◆ DATASET EXTRACT:
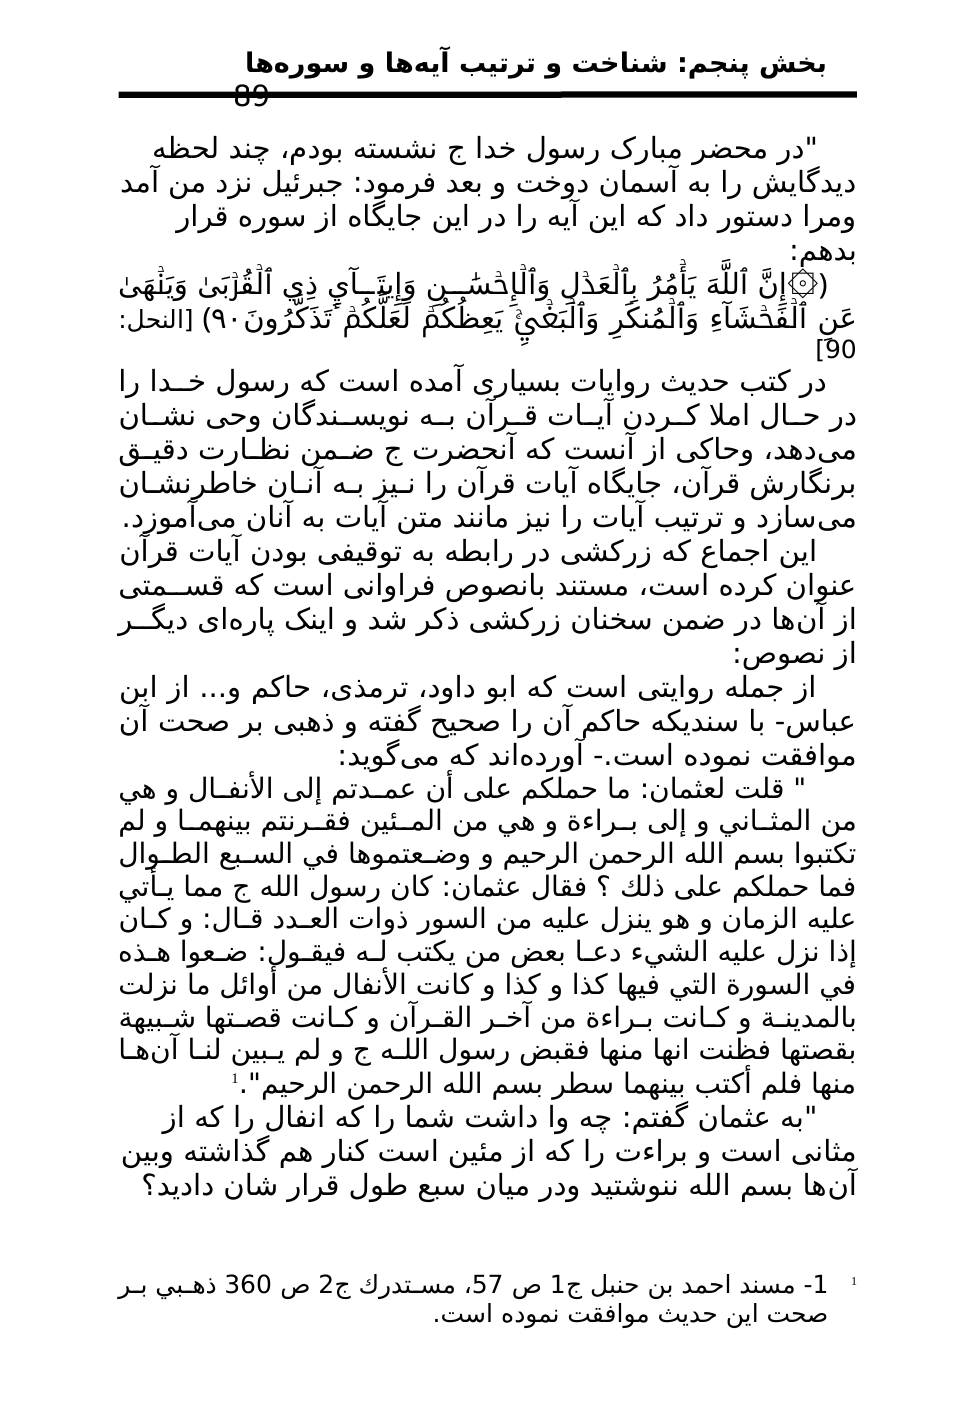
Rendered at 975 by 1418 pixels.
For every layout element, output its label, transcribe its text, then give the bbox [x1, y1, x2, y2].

text " قلت لعثمان: ما حملكم على أن عمدتم إلى الأنفال و هي من المثاني و إلى براءة و هي من المئين فقرنتم بينهما و لم تكتبوا بسم الله الرحمن الرحيم و وضعتموها في السبع الطوال فما حملكم على ذلك ؟ فقال عثمان: كان رسول الله ج مما يأتي عليه الزمان و هو ينزل عليه من السور ذوات العدد قال: و كان إذا نزل عليه الشيء دعا بعض من يكتب له فيقول: ضعوا هذه في السورة التي فيها كذا و كذا و كانت الأنفال من أوائل ما نزلت بالمدينة و كانت براءة من آخر القرآن و كانت قصتها شبيهة بقصتها فظنت انها منها فقبض رسول الله ج و لم يبين لنا آن‌ها منها فلم أكتب بينهما سطر بسم الله الرحمن الرحيم". [118, 772, 857, 1100]
text از جمله روایتى است که ابو داود، ترمذی، حاکم و... از ابن عباس- با سندیکه حاکم آن را صحیح گفته و ذهبی بر صحت آن موافقت نموده است.- آورده‌اند که می‌گوید: [118, 670, 857, 772]
text "به عثمان گفتم: چه وا داشت شما را که انفال را که از مثانى است و براءت را که از مئین است کنار هم گذاشته وبین آن‌ها بسم الله ننوشتید ودر میان سبع طول قرار شان دادید؟ [118, 1100, 857, 1202]
text ﴿۞إِنَّ ٱللَّهَ يَأۡمُرُ بِٱلۡعَدۡلِ وَٱلۡإِحۡسَٰنِ وَإِيتَآيِٕ ذِي ٱلۡقُرۡبَىٰ وَيَنۡهَىٰ عَنِ ٱلۡفَحۡشَآءِ وَٱلۡمُنكَرِ وَٱلۡبَغۡيِۚ يَعِظُكُمۡ لَعَلَّكُمۡ تَذَكَّرُونَ٩٠﴾ [النحل: 90] [118, 267, 857, 364]
text این اجماع که زرکشى در رابطه به توقیفى بودن آیات قرآن عنوان کرده است، مستند بانصوص فراوانى است که قسمتى از آن‌ها در ضمن سخنان زرکشى ذکر شد و اینک پاره‌اى دیگر از نصوص: [118, 534, 857, 670]
text "در محضر مبارک رسول خدا ج نشسته بودم، چند لحظه دیدگایش را به آسمان دوخت و بعد فرمود: جبرئیل نزد من آمد ومرا دستور داد که این آیه را در این جایگاه از سوره قرار بدهم: [118, 132, 857, 267]
text در کتب حدیث روایات بسیارى آمده است که رسول خدا را در حال املا کردن آیات قرآن به نویسندگان وحى نشان مى‌دهد، وحاکى از آنست که آنحضرت ج ضمن نظارت دقیق برنگارش قرآن، جایگاه آیات قرآن را نیز به آنان خاطرنشان مى‌سازد و ترتیب آیات را نیز مانند متن آیات به آنان مى‌آموزد. [118, 364, 857, 534]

◆ YOUR OBJECTIVE: Could you state how many lines of the entries contain the word "قرار"? Only the number is wanted.

◆ TASK OUTPUT: 2